Engineering culture at ILPT - The right mindset
Company culture is an invaluable asset - often the difference between success and failure. Over the past three years as a part of the ILPT engineering leadership, we’ve worked hard to strengthen our culture. One of the biggest focuses has been transforming engineering from “code monkeys who just do what they’re told” into owners and key drivers of both engineering and product initiatives.
In other words, we are shifting from mercenaries to missionaries. We don’t just execute; we believe in and drive the mission.
Shifting Gears: The Cultural Foundation
Shifting a culture touches many part of the organization:
- Hiring: Clearly defining expectations and filtering for behaviors that align with the culture you want to build.
- Coaching: Through 1:1s and performance reviews, reinforcing the right attitudes and habits.
- Process: Instituting processes that reinforce the desired culture and removing those that conflict with it.
But what kind of engineering culture we would like to build at ILPT?
Perhaps it is easier to describe our ideal engineer and explain how they think and behave.
Let’s call them Alex!
Ownership: From Following to Driving
Alex takes full ownership of a solution, proactively pushing back and seeking clarity if the context does not make sense. They don’t follow instructions blindly.
Alex drives the process proactively, engaging Product, UX, and EM early rather than waiting to be involved. They won’t be sitting on their hands waiting for directions.
Alex treats technical debt as part of the job. Actively identifies issues, consults with the PM on larger tasks, and addresses small tech debt seamlessly without a formal ticket. They don’t complain that the code is a mess without proposing fixes or owning the improvement.
Alex ships production-ready code by default—tested, observable, resilient, and secure (unless an intentional, short-lived experiment). They don’t ship features tested poorly, without considering scale, security, or dependency failure scenarios.
Alex sets up observability and alerting so they know immediately if their product works as expected in production. They won’t find out that something is wrong when users report the issue.
Alex embraces accountability for mistakes, learning from them and proactively sharing lessons to prevent recurrence. They don’t blame external circumstances and move on without setting preventative measures.
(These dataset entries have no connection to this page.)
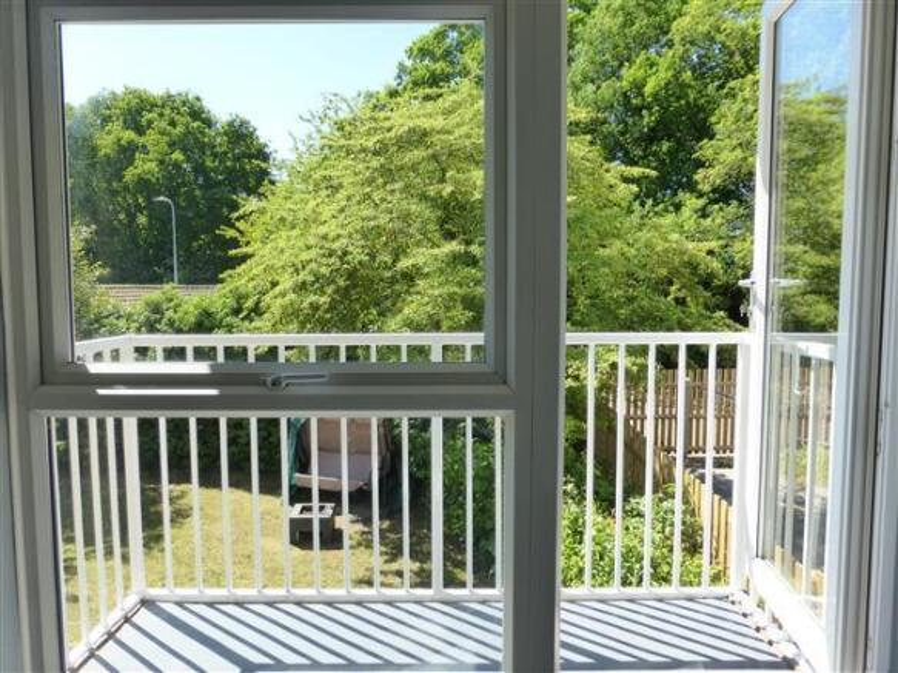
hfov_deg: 71.6
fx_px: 622
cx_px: 449
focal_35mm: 24
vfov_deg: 56.8
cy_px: 336
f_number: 3.3
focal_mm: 4.3
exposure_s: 1/400
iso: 200
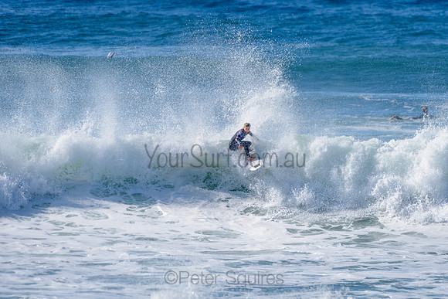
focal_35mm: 553
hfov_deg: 3.7
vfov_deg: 2.5
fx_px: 6887
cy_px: 137
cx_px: 246
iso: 140
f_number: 5.6
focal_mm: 500
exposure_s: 1/2000
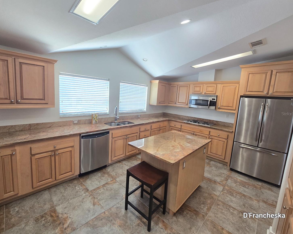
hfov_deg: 100.6
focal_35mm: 14
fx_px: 121
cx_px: 139
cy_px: 114
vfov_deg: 88.0
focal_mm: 2.2
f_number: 2.2
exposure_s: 1/60
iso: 160
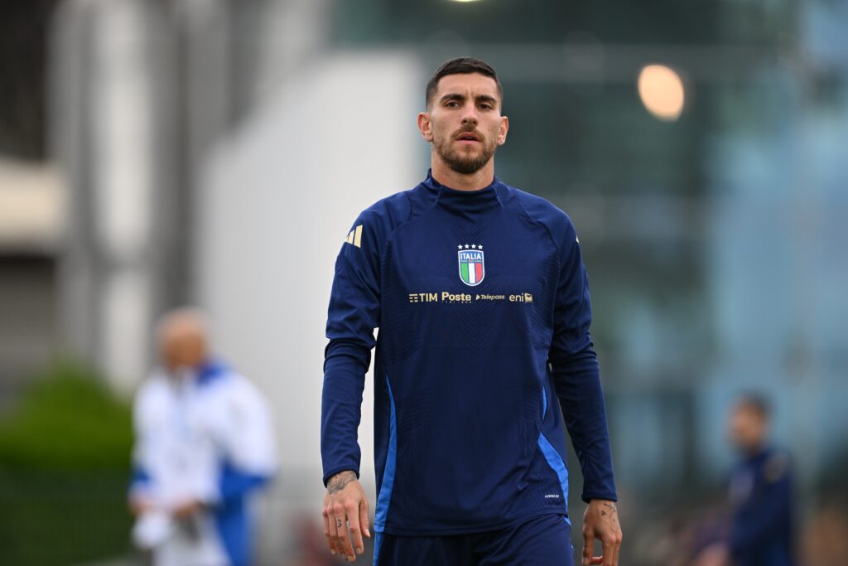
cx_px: 424
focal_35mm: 400
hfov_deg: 5.2
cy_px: 283
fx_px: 9423
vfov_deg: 3.4
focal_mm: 400
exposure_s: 1/2000
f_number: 2.8
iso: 1000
Alex is highly reliable, meeting deadlines or communicating blockers and revised estimates early and proactively. They don’t miss a deadline and letting the team find out too late.
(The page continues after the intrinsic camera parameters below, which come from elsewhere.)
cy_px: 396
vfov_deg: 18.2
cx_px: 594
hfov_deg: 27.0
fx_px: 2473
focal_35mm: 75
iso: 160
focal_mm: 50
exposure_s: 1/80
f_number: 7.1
The Multiplier Mindset: Scaling the Team’s Impact
Alex actively improves the skills of peers (within and outside the team). They pick up challenging problems and deliberately show their peers how to deal with them, through documentation or pairing. They won’t solve “difficult” problems in isolation without sharing knowledge.
Alex actively documents and communicates business knowledge and the context behind decisions. They don’t hoard knowledge to become irreplaceable.
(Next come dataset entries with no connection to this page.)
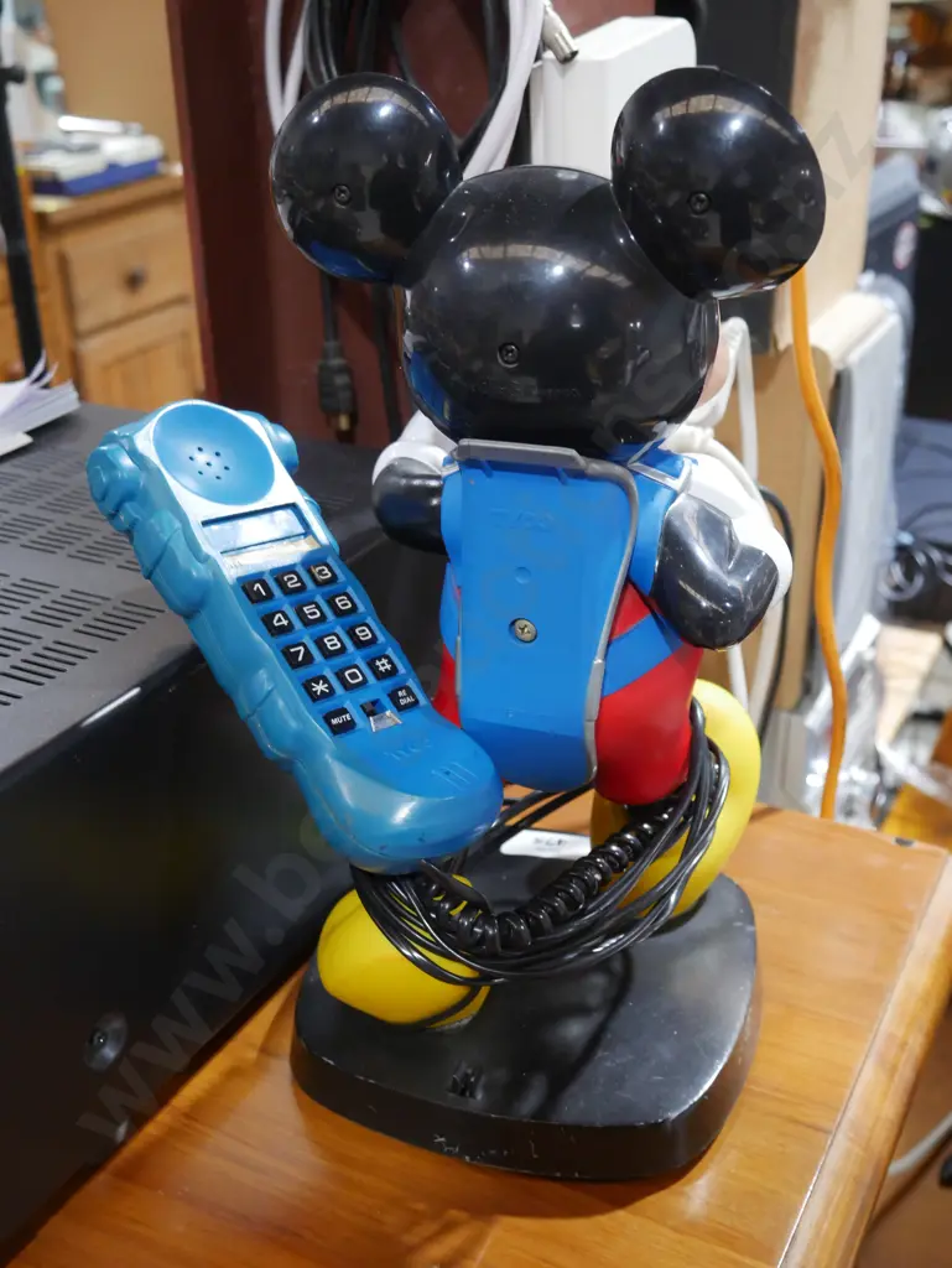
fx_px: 1466
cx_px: 476
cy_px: 634
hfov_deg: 36.0
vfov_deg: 46.8
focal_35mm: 40
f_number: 4.4
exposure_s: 1/60
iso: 1600
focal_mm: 20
Alex focuses on multiplying team performance and eliminating bottlenecks, making the whole greater than the sum of its parts. They don’t create dependencies or slowdowns for others.
Mastering the Craft: Efficient Ways of Working
Alex breaks work into small, reviewable chunks that are easy for peers to review and accept. They don’t deliver giant, complex contributions that halt the review process.
Alex uses the board as the primary, living communication tool for progress and blockers, ensuring status is always clear to the team. They don’t treat the board as a bureaucratic formality.
Alex focuses on very few tasks at a time (ideally one). They proactively work around team dependencies, ask for help to unblock themselves. They pick up a new task as a last resort letting everyone know very clearly. They don’t juggle many partially-blocked tickets at once.
Alex works with other engineers, ensuring that there is always someone with the knowledge necessary available to work on the project. They don’t work solo, causing a project to halt entirely when they are off.
Organizational Impact: Expanding Our Scope
Alex communicates and coordinates across teams proactively without going through “official channels”. They don’t assume coordination is solely the manager’s job.
Alex submits PRs to other teams’ codebases to resolve blockers and avoid creating dependencies. They don’t simply submit tickets for another team to pick up.
Alex looks for opportunities to improve shared codebases and systems for the benefit of the entire organization. They never say an issue is “not their responsibility” if it impacts the organization.
Alex focuses on their impact on the entire organization, not just their immediate team.
Commitment to Growth
Everyone can become like Alex and work at a sustainable pace. Exhaustion is not a substitute for commitment!
Most importantly: as engineers at ILPT, we know we will occasionally slip from this path. What makes us exceptional is that we notice when it happens and make the effort to correct.
This is a shared journey of growth. By focusing on these aspirational traits, we will continue to build a culture of high-performing, missionary engineers who drive ILPT’s success.